こっそりとスマホで検索してみるともうツイッターに情報が上がっている。地震の少し後に爆発があり、今も燃え盛る工場の中に何人か取り残されている人がいるらしい。
「すみません、ちょっと体調が優れないので早退させてください!」
今日の授業は終わったし残りは帰りのHRだけだ。ここで早退しても問題ないだろう。早退で多少は目立ってしまうが仕方がない。今は少しの時間が惜しい。
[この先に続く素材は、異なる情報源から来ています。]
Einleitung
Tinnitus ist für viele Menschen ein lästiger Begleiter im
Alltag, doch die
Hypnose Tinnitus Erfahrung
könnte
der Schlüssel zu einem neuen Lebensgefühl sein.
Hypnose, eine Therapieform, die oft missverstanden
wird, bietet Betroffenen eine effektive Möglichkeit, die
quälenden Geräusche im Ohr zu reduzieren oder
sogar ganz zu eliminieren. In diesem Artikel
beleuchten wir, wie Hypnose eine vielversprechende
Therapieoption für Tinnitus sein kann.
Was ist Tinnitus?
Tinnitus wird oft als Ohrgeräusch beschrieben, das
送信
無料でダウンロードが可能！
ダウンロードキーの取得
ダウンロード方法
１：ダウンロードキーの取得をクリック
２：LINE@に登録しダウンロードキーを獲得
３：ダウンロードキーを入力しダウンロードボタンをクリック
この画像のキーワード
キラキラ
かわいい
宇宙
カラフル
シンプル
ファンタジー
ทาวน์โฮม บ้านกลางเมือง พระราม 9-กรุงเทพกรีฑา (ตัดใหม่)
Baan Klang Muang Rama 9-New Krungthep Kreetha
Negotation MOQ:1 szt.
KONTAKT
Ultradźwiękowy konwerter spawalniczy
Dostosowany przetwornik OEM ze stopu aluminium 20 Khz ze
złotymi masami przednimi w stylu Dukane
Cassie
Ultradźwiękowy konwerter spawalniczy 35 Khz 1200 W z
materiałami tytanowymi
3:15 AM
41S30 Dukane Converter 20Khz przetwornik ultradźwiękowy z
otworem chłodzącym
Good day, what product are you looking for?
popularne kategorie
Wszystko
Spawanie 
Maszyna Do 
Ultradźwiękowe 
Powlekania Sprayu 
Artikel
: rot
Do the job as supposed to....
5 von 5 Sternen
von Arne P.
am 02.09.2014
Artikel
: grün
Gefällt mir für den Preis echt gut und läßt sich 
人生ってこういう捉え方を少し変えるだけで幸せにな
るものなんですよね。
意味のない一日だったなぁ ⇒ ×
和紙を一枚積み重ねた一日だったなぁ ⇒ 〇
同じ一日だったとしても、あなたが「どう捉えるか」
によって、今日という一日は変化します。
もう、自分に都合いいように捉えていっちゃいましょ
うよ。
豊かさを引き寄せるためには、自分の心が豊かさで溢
「ああん、何を言ってるんだ、立原? あと10分くらい我慢しろ! ほらさっさと席に戻れ!」
今はその10分が惜しいんだよ!
「だいたいなあ、最近痩せたからってちょっと態度が生意気になってないか? この前だって……」
その痩せたことに最後まで気付かなかったのはあんただろうが! 駄目だ、このクソ担任と話していても時間の無駄だ! てい!
「それになあこの前も……うっ!」
睡眠や麻痺と同じ下級状態異常魔法をかけ、担任を下痢にする。
「……すっ、すまん、すぐに戻るから少し自習にしててくれ!」
「先生まだ話が終わってないです。俺も体調が悪いので帰ってもいいですよね?」
「うぐ、いや、すぐに戻るから立原は席に戻っているんだ」
教室を出ようとするが、クソ担任の手首を掴んだ。
「先生、急に体調が悪くなったんです、早退させてください!」
「わっ、わかった! 急な体調不良じゃ仕方ない、帰っていい! だっ、だから早く手を離してくれ〜」
「はい、それでは失礼します」
よし、勝った! 俺が手を離すと担任は急いでトイレへ走っていった。俺もカバンを持って教室を出た。
しかし、このままじゃ俺と話した時に担任が急に下痢になってしまって不自然だな。このクソ担任には悪いがこれからしばらくの間、俺以外の誰かと話している時にちょくちょく下痢にさせてもらおう。俺も本当はそんなことしたくはないのだが、本当に残念だ。残念で仕方がないんだよ。